Are we really going to get to see our #9 in Comets Red after the Olympic Games?

Did Grubin really leave and run back to Europe? At least that opens up a roster spot.

Should the Comets win all eight of their remaining games, does anyone think Seattle really wants to face the Comets in the first round of the playoffs? That is a great match up and both teams seem to actully respect each other when they play. I just don't think any team would want to play against a team that gets that kind of momentum rolling before the playoffs.

What will LA look like after the Games? Macchi was really fitting in and getting the job done.

Come on Sept. first!!!


----------



## Gym Rat (Dec 30, 2002)

Arcain looked great today in the loss for the Bronze medal. Houston scares me if she comes back!


----------



## Cometsbiggestfan (May 14, 2003)

> Originally posted by <b>4ever_bball_fan</b>!
> Hey, CBF:
> 
> Are we really going to get to see our #9 in Comets Red after the Olympic Games?



Sadly, no. According to the houston chronicle and fox 26 sports, Arcain has decided to stay in brazil because they are paying her alot of money to talk about her olympic experience. Van Chancellor sounded very disappointed when he had to break the news. 
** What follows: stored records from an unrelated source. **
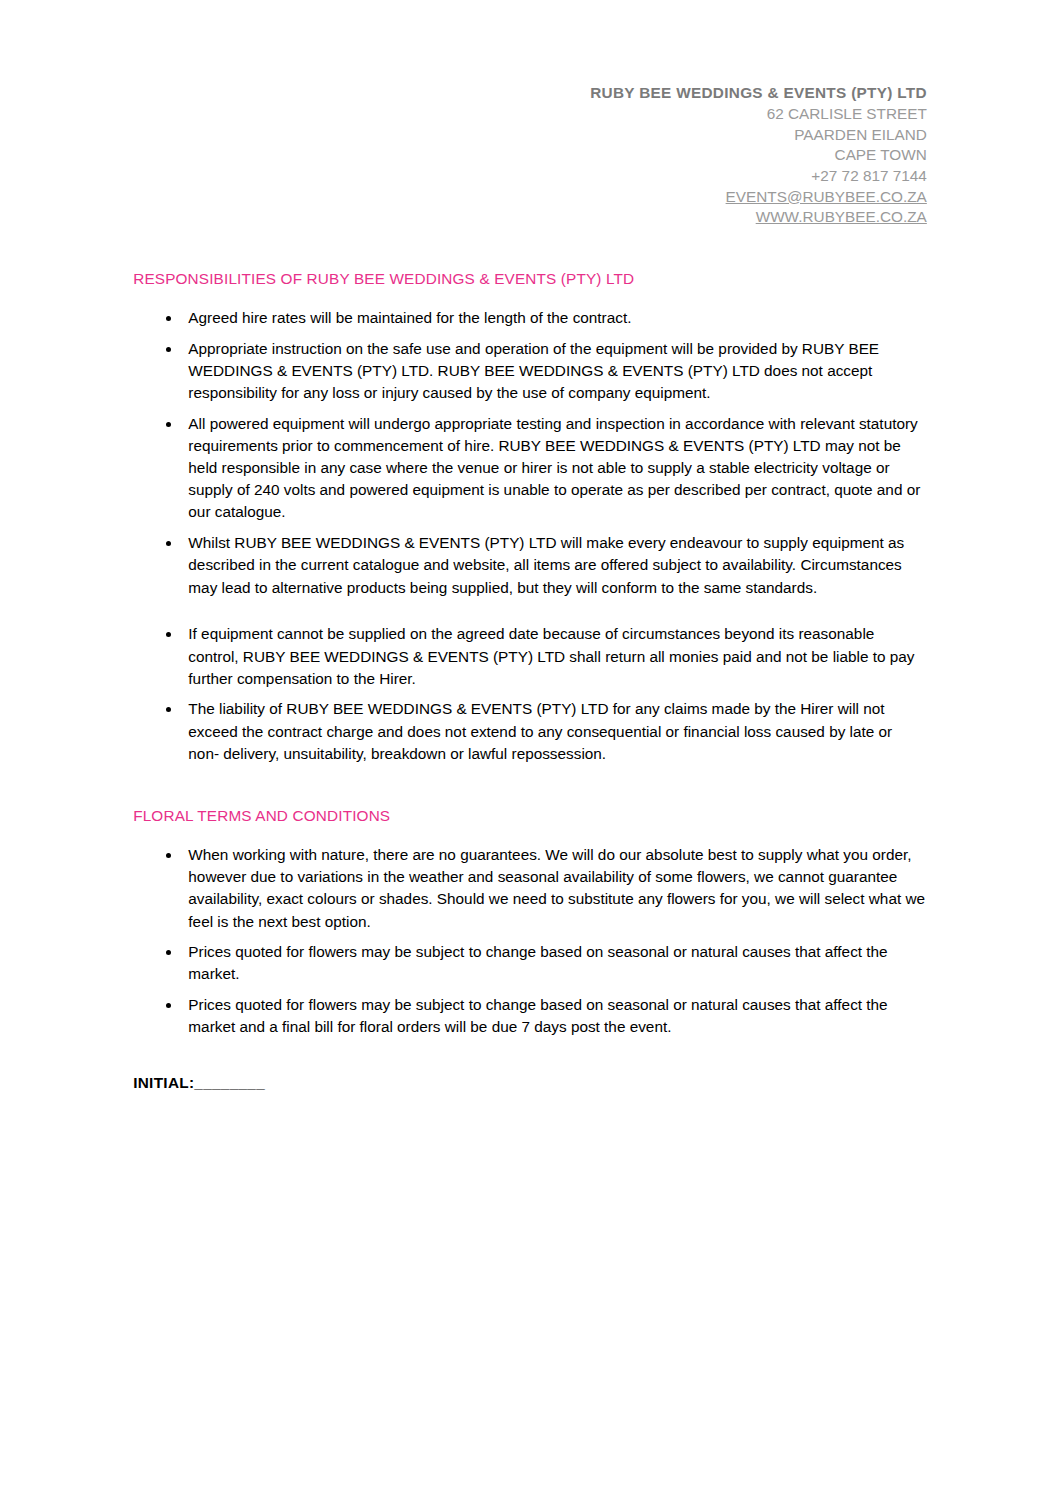RUBY BEE WEDDINGS & EVENTS (PTY) LTD
62 CARLISLE STREET
PAARDEN EILAND
CAPE TOWN
+27 72 817 7144
EVENTS@RUBYBEE.CO.ZA
WWW.RUBYBEE.CO.ZA
RESPONSIBILITIES OF RUBY BEE WEDDINGS & EVENTS (PTY) LTD
Agreed hire rates will be maintained for the length of the contract.
Appropriate instruction on the safe use and operation of the equipment will be provided by RUBY BEE WEDDINGS & EVENTS (PTY) LTD. RUBY BEE WEDDINGS & EVENTS (PTY) LTD does not accept responsibility for any loss or injury caused by the use of company equipment.
All powered equipment will undergo appropriate testing and inspection in accordance with relevant statutory requirements prior to commencement of hire. RUBY BEE WEDDINGS & EVENTS (PTY) LTD may not be held responsible in any case where the venue or hirer is not able to supply a stable electricity voltage or supply of 240 volts and powered equipment is unable to operate as per described per contract, quote and or our catalogue.
Whilst RUBY BEE WEDDINGS & EVENTS (PTY) LTD will make every endeavour to supply equipment as described in the current catalogue and website, all items are offered subject to availability. Circumstances may lead to alternative products being supplied, but they will conform to the same standards.
If equipment cannot be supplied on the agreed date because of circumstances beyond its reasonable control, RUBY BEE WEDDINGS & EVENTS (PTY) LTD shall return all monies paid and not be liable to pay further compensation to the Hirer.
The liability of RUBY BEE WEDDINGS & EVENTS (PTY) LTD for any claims made by the Hirer will not exceed the contract charge and does not extend to any consequential or financial loss caused by late or non- delivery, unsuitability, breakdown or lawful repossession.
FLORAL TERMS AND CONDITIONS
When working with nature, there are no guarantees. We will do our absolute best to supply what you order, however due to variations in the weather and seasonal availability of some flowers, we cannot guarantee availability, exact colours or shades. Should we need to substitute any flowers for you, we will select what we feel is the next best option.
Prices quoted for flowers may be subject to change based on seasonal or natural causes that affect the market.
Prices quoted for flowers may be subject to change based on seasonal or natural causes that affect the market and a final bill for floral orders will be due 7 days post the event.
INITIAL:________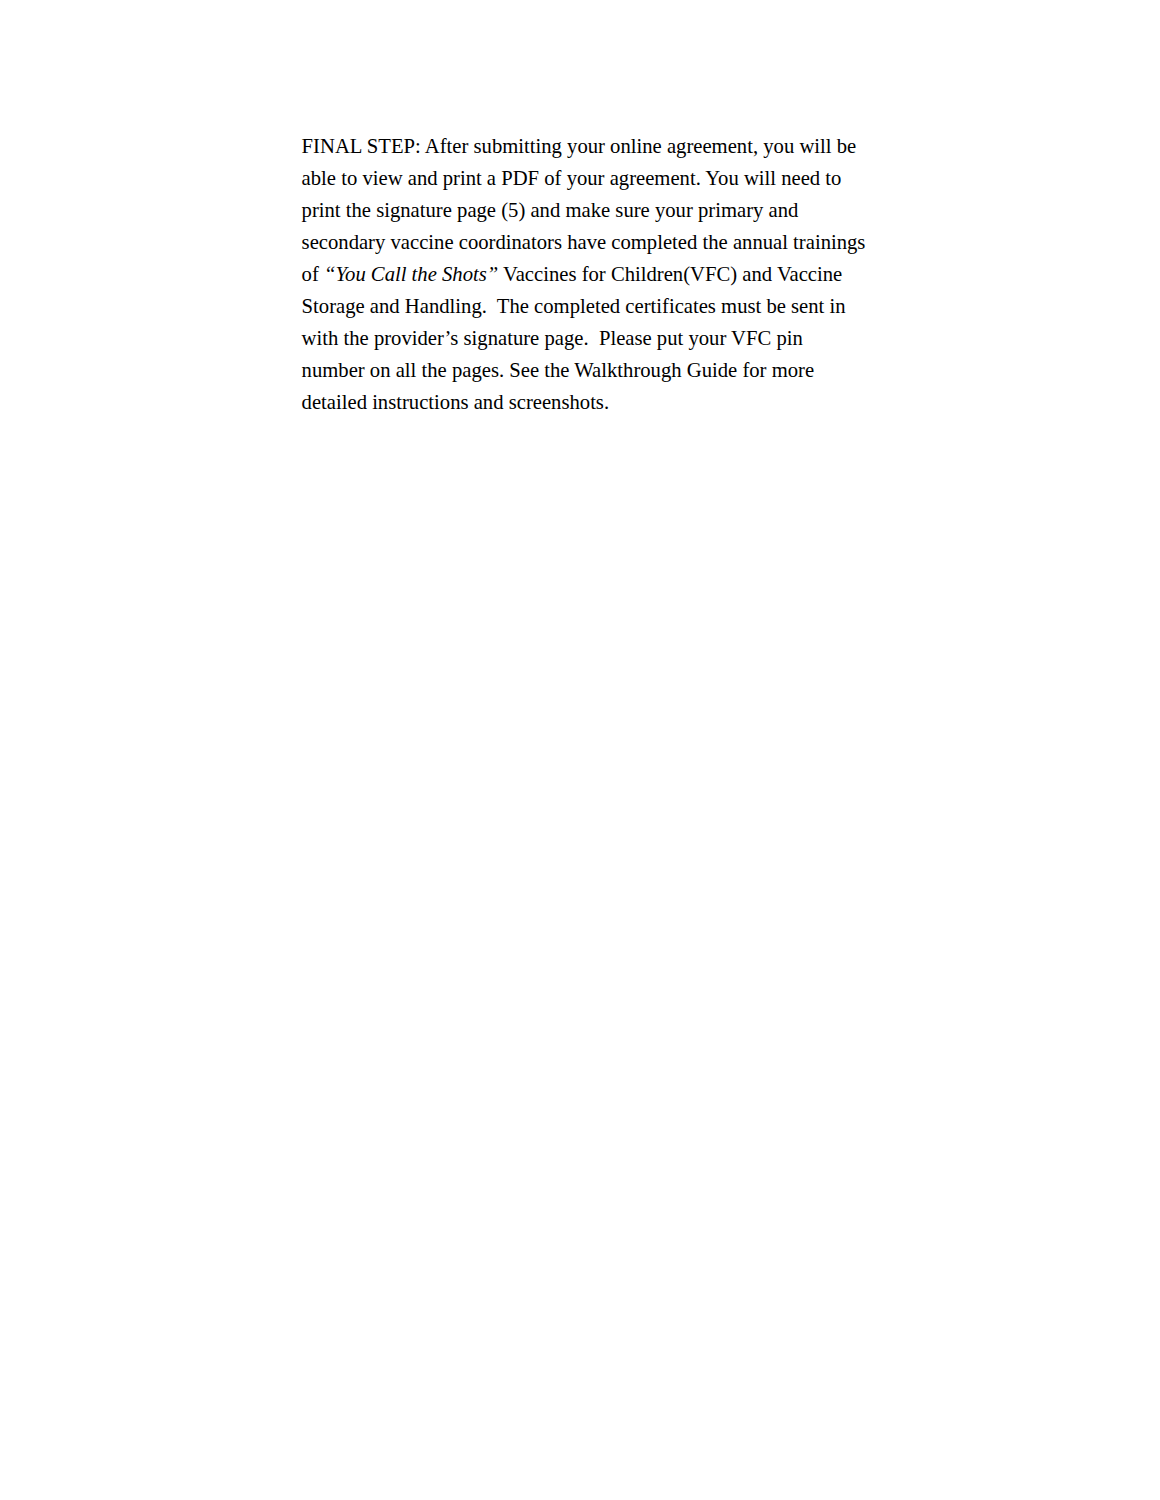FINAL STEP: After submitting your online agreement, you will be able to view and print a PDF of your agreement. You will need to print the signature page (5) and make sure your primary and secondary vaccine coordinators have completed the annual trainings of “You Call the Shots” Vaccines for Children(VFC) and Vaccine Storage and Handling. The completed certificates must be sent in with the provider’s signature page. Please put your VFC pin number on all the pages. See the Walkthrough Guide for more detailed instructions and screenshots.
Oh well, life goes on...................


----------



## 4ever_bball_fan (Aug 5, 2004)

I might just be me, but there was an interesting undertone in what I read in the Chronicle article today. I came away with the idea that Coach was not the least bit happy with J's decision...he is deeply disappointed in it...probably beyond words.

He knows what she has meant to the team. He knows the sacrifices she has made to stay in the States and play in the playoffs the last couple of years, only to come up empty in the first round.

If you would have told me that Arcain would have let her pocketbook make such a decision for her, I would have argued with you like you were a stump. That is just not who she has ever been. I think the combination of whatever her health issues are and the lack of money she would have received to play the last month are the probable causes of our (the fans') discontent.


----------



## Amareca (Oct 21, 2002)

Stepanova is a top center when she returns so the Mercury should be dangerous because that's what they lacked.
Stepanova might be 2nd only to Lisa Leslie.


----------